6)     L’autre nouveauté est l’arrivée du juge dans le dispositif avec notamment la mise en place de « vidéo-audiences » dans les hôpitaux. Le patient, après un certificat médical de non contre-indication, sera placé devant une webcam. Le juge dans son tribunal statuera, sur une image, du bien fondé de la mesure.

 

En bref :

Pour nos patients, cela signifie que ceux qui sont actuellement en soins libres ne seront plus prioritaires pour les consultations, les activités etc. Ils seront, dans une certaine mesure, en rupture de soins par rapport à aujourd’hui. Certains se sentiront lâchés, ce qui précipitera les décompensations pour les plus fragiles.

Pour les patients contraints, s’ils ne respectent pas leur protocole de soin à la lettre, nous devrons prévenir le directeur de l’hôpital, sous peine de sanctions en cas de problème (responsabilité), ce qui complique d’autant la confiance qu’ils nous accorderont. Dans une telle situation, comment se confier sereinement à son psychiatre ? Quid du secret médical ?

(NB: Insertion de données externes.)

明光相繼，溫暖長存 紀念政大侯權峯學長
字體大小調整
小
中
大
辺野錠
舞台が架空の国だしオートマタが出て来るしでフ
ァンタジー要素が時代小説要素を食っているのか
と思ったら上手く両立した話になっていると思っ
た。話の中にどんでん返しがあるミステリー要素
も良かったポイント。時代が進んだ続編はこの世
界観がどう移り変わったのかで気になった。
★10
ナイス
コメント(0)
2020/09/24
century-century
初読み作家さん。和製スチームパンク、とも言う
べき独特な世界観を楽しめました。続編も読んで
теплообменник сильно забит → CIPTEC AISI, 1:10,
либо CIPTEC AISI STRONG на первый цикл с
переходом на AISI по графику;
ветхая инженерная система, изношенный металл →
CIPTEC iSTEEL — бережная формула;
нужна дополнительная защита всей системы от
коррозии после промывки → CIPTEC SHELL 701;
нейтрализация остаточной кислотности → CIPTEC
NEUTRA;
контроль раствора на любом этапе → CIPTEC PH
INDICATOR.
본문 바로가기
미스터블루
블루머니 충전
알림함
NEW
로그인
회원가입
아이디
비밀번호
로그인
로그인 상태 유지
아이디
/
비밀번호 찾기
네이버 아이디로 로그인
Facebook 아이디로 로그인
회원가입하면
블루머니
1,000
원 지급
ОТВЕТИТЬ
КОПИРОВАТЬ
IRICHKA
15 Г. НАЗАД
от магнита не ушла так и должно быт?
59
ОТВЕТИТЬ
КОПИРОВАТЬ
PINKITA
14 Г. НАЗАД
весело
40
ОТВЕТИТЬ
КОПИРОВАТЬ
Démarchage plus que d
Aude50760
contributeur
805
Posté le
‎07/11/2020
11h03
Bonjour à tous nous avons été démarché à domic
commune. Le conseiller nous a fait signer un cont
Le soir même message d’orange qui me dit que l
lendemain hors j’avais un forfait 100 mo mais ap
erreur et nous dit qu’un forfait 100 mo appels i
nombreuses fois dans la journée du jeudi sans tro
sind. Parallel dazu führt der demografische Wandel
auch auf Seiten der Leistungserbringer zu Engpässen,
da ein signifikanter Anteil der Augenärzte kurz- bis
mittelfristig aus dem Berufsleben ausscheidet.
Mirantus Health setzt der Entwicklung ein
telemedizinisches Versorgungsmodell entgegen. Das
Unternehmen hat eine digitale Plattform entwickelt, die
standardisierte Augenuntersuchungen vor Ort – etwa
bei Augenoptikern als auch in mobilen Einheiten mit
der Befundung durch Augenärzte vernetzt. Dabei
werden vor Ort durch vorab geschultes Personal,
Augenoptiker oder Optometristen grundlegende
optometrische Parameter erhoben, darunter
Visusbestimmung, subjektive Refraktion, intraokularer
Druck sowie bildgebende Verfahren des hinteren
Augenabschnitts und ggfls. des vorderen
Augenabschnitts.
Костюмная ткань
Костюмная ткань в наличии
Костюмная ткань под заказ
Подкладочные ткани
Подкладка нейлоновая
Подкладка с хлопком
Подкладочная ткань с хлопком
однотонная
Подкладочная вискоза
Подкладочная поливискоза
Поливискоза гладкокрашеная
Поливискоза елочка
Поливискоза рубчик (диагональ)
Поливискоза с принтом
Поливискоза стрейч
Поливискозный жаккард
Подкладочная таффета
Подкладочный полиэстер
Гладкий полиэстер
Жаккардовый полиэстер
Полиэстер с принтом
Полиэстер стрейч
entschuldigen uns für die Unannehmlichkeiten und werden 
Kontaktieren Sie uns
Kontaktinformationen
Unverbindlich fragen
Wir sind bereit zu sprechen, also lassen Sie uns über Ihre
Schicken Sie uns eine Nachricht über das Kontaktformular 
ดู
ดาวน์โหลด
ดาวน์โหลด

L’affaire est sérieuse pour notre indépendance professionnelle de médecins, indépendance par rapport aux tutelles, indépendance dans nos choix cliniques et thérapeutiques et dans l’organisation de notre travail. Aucun psychiatre d’adultes n’échappera à ces remaniements, qu’ils soient publics ou privés.

Enfin, rappelons que le protocole de soins sera défini d’emblée, ce qui va à rebours de la pratique quotidienne où il faut composer en fonction de la singularité de la personne, de ses désirs, de ses impossibilités etc.

Mathieu Bellahsen,

Psychiatre responsable de l’UHTP Alberto Giacometti

Secteur 91G08 - EPS Barthélémy Durand, Etampes.